Even though there has been rain in the region in December and January, dam water levels are at 20 percent or lower across Andalusia. 

On January 29th, Andalusia’s regional government will approve its fourth drought decree, confirming the type of water restrictions that will be implemented in Seville, Málaga and Córdoba.

A total of €200 million in funds have been allocated to the measures, €50 million of which will go to the agricultural sector.

Fifty-eight percent of Andalusian municipalities, which account for 5 million people, already have some form of water restriction in place, from reducing taps’ water pressure at night to restricting water use for pools, fountains, public showers, car washes and parks. 

So far the focus of the drought measures has been mainly on rural areas, but Moreno’s announcement marks the very real prospect of proper water usage limitations in Andalusia’s big cities.

Málaga, for example, is yet to suffer any water restrictions despite having one of the worst water deficits in the region.

In Córdoba there have never been water cuts and in Seville it hasn't happened since the 1990s.

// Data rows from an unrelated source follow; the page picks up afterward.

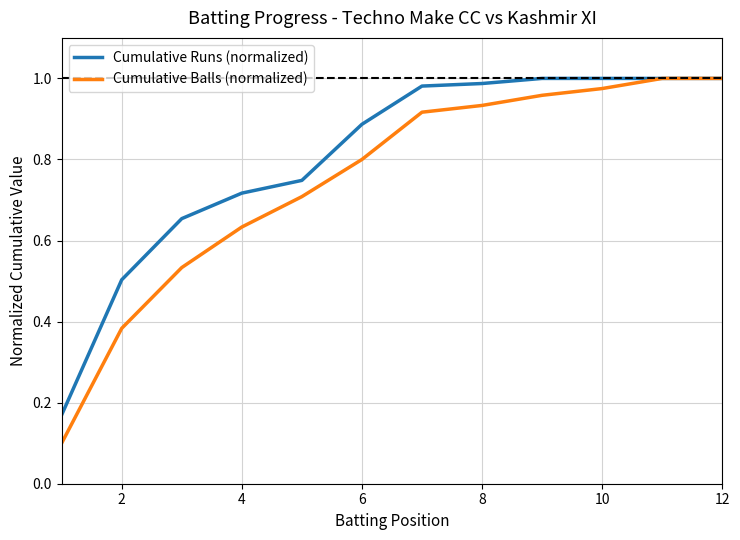

What is the sum of all Cumulative Balls (normalized) values?

8.9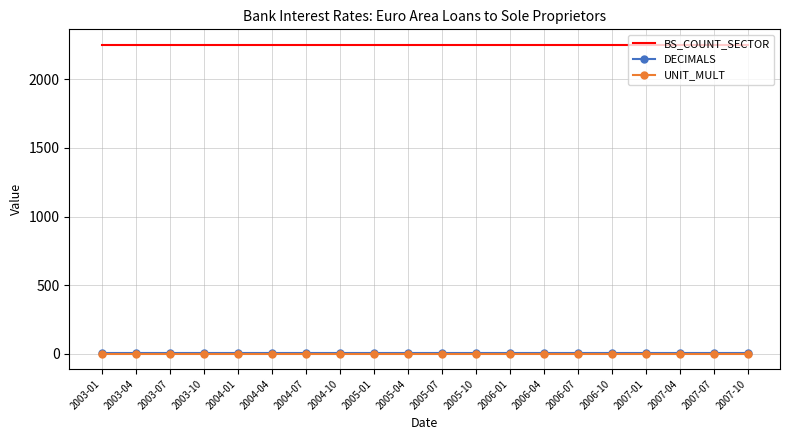

True or false: BS_COUNT_SECTOR and UNIT_MULT intersect in this chart.

False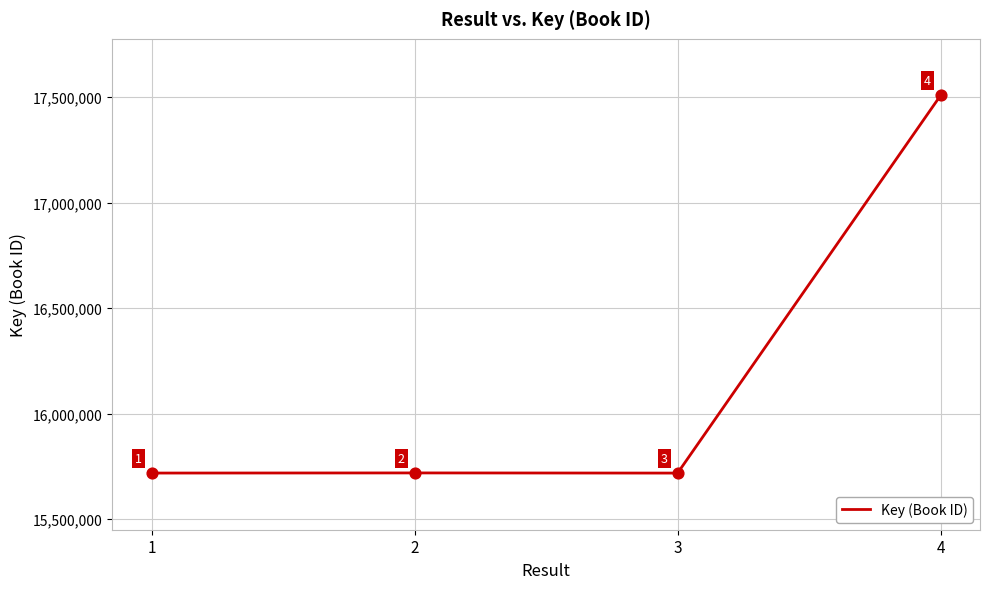

What is the ratio of the value at 1 to the value at 2?

1.0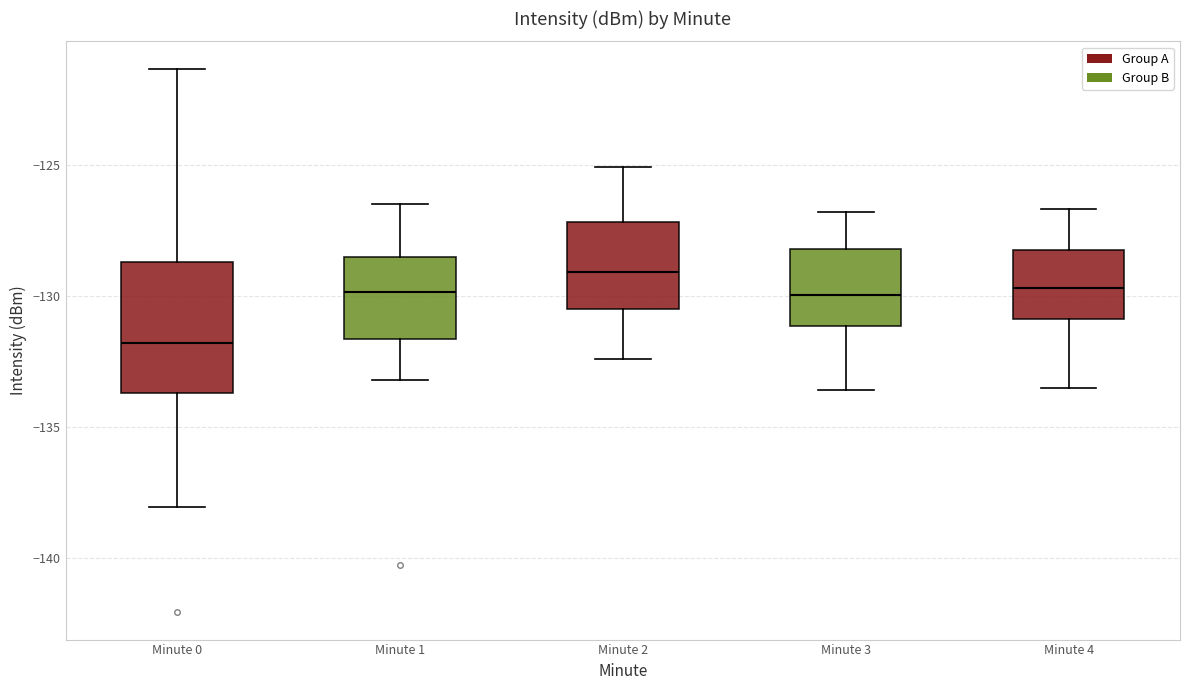

Reading left to right, read every box against the y-axis: the position of its median line, the range the box covers, and the ends of its whiskers. The values are not printed on the chart, so give them approximately, as read against the axis.

Minute 0: median -132.0, box -133.5 to -128.5, whiskers -138.0 to -121.5
Minute 1: median -130.0, box -131.5 to -128.5, whiskers -133.0 to -126.5
Minute 2: median -129.0, box -130.5 to -127.0, whiskers -132.5 to -125.0
Minute 3: median -130.0, box -131.0 to -128.0, whiskers -133.5 to -127.0
Minute 4: median -129.5, box -131.0 to -128.0, whiskers -133.5 to -126.5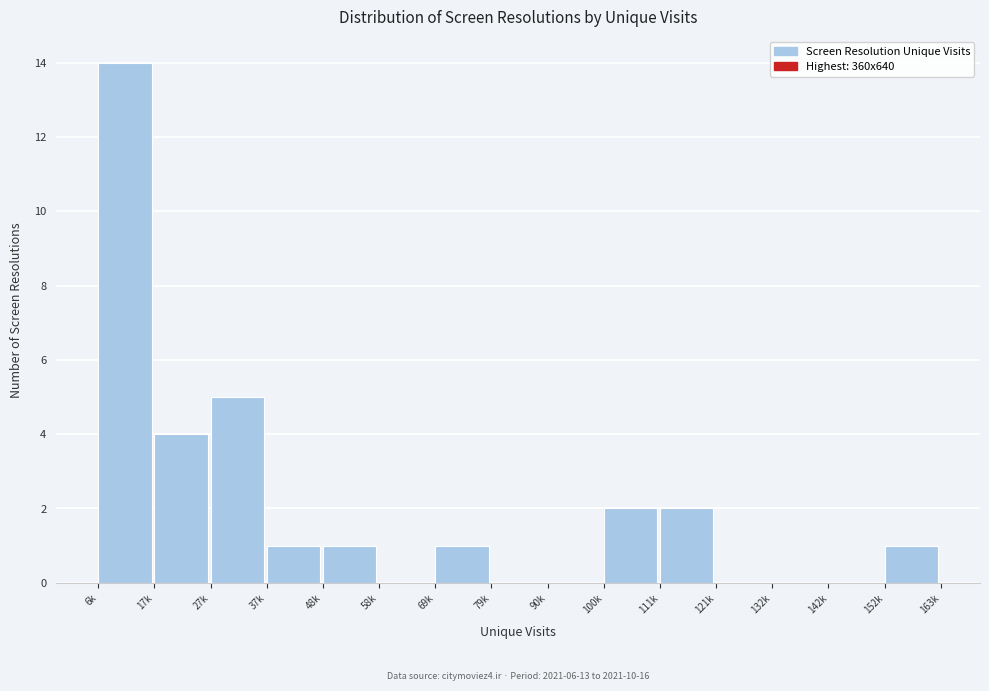

Reading left to right, extract all data points from this chart.

6k=14	17k=4	27k=5	37k=1	48k=1	58k=0	69k=1	79k=0	90k=0	100k=2	111k=2	121k=0	132k=0	142k=0	152k=1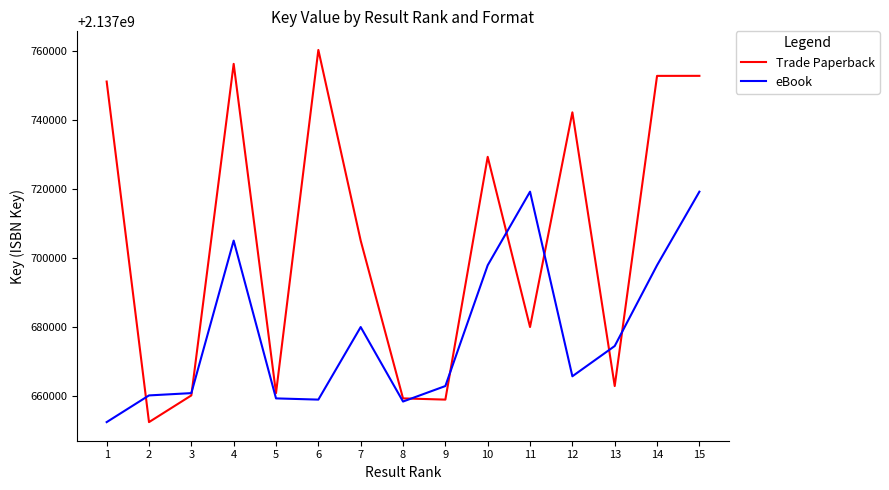

Which series has the largest range (max minus min)?

Trade Paperback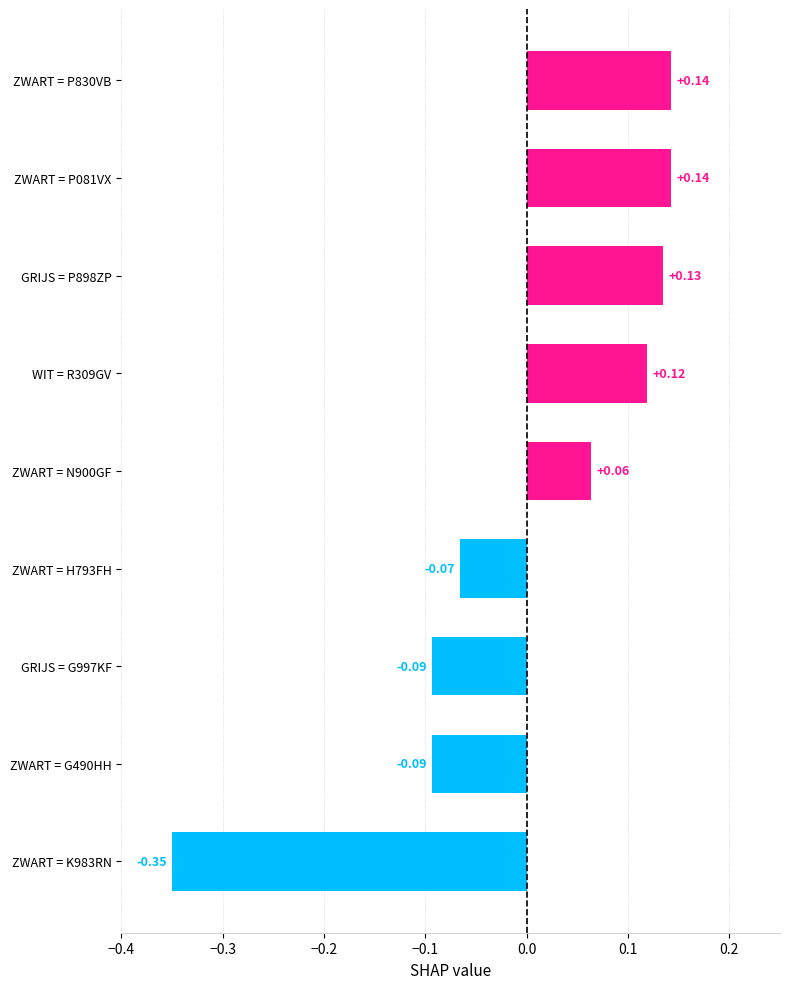

Does the chart contain any negative values?

Yes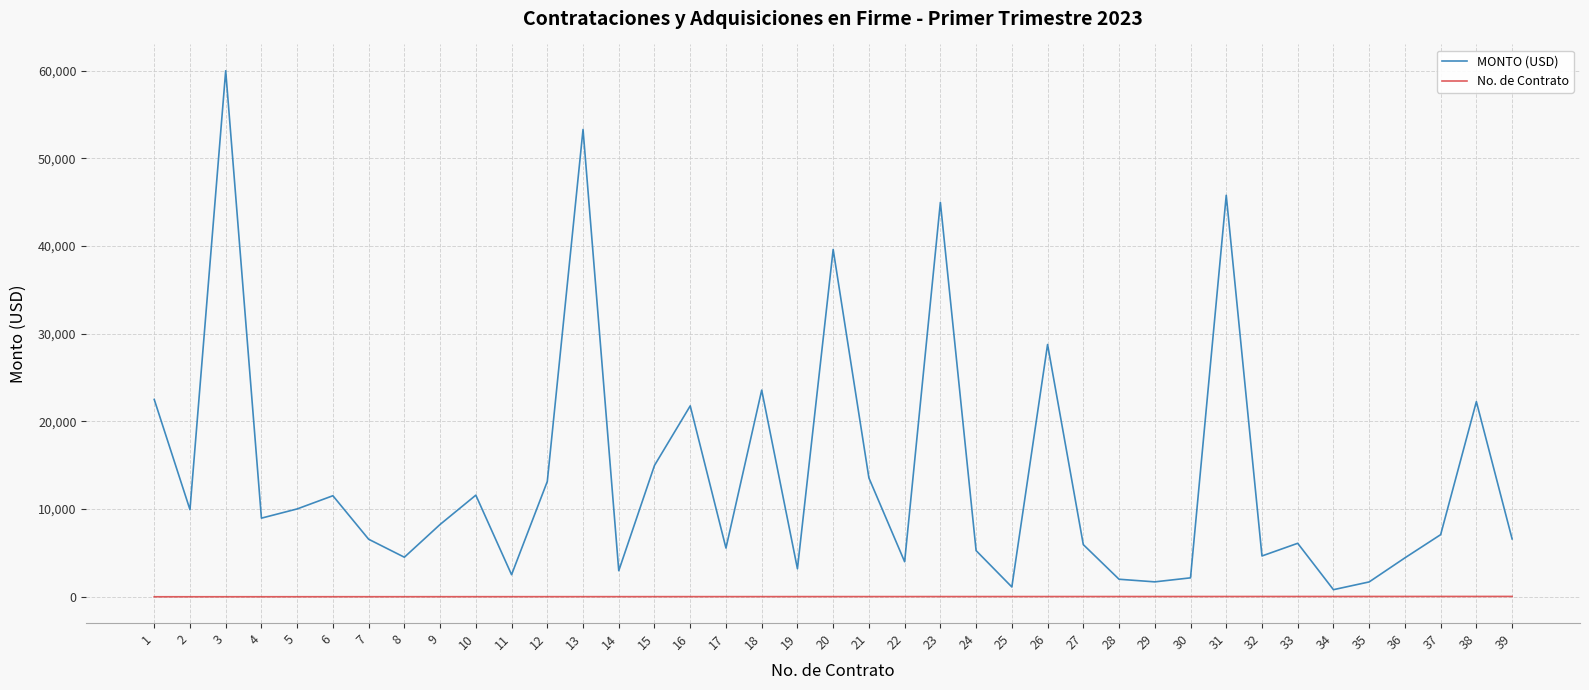

Count the number of categories in the chart.

39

This is Andalusia’s longest sequía (drought in Spanish) since the 1960s.

Almería and Cádiz are the regions with the lowest water reserve levels, ranging from 9 to 15 percent of full capacity. 

The Andalusian leader stressed that his region’s drought is a “matter of national and international concern” calling on the central government to intervene and for it to also be addressed in the EU Parliament, as “Andalusia is the region in Europe that's worst affected by climate change”. 

Andalusia exports almost half of Spain’s total in fruits and vegetables, and even though it's climate is renowned for being hot and sunny, 2023 was its driest year in three decades, with rainfall 45 percent below the annual average.

Spain’s government has already invested €1.2 billion in improving the supply of drinking water in Andalusia, and there are imminent plans to install portable desalination plants, reopen wells and collect water from underground rivers. 

The idea of water being shipped into Andalusia as has also been suggested in Catalonia - the other region of Spain struggling with a terrible drought currently - has not been ruled out.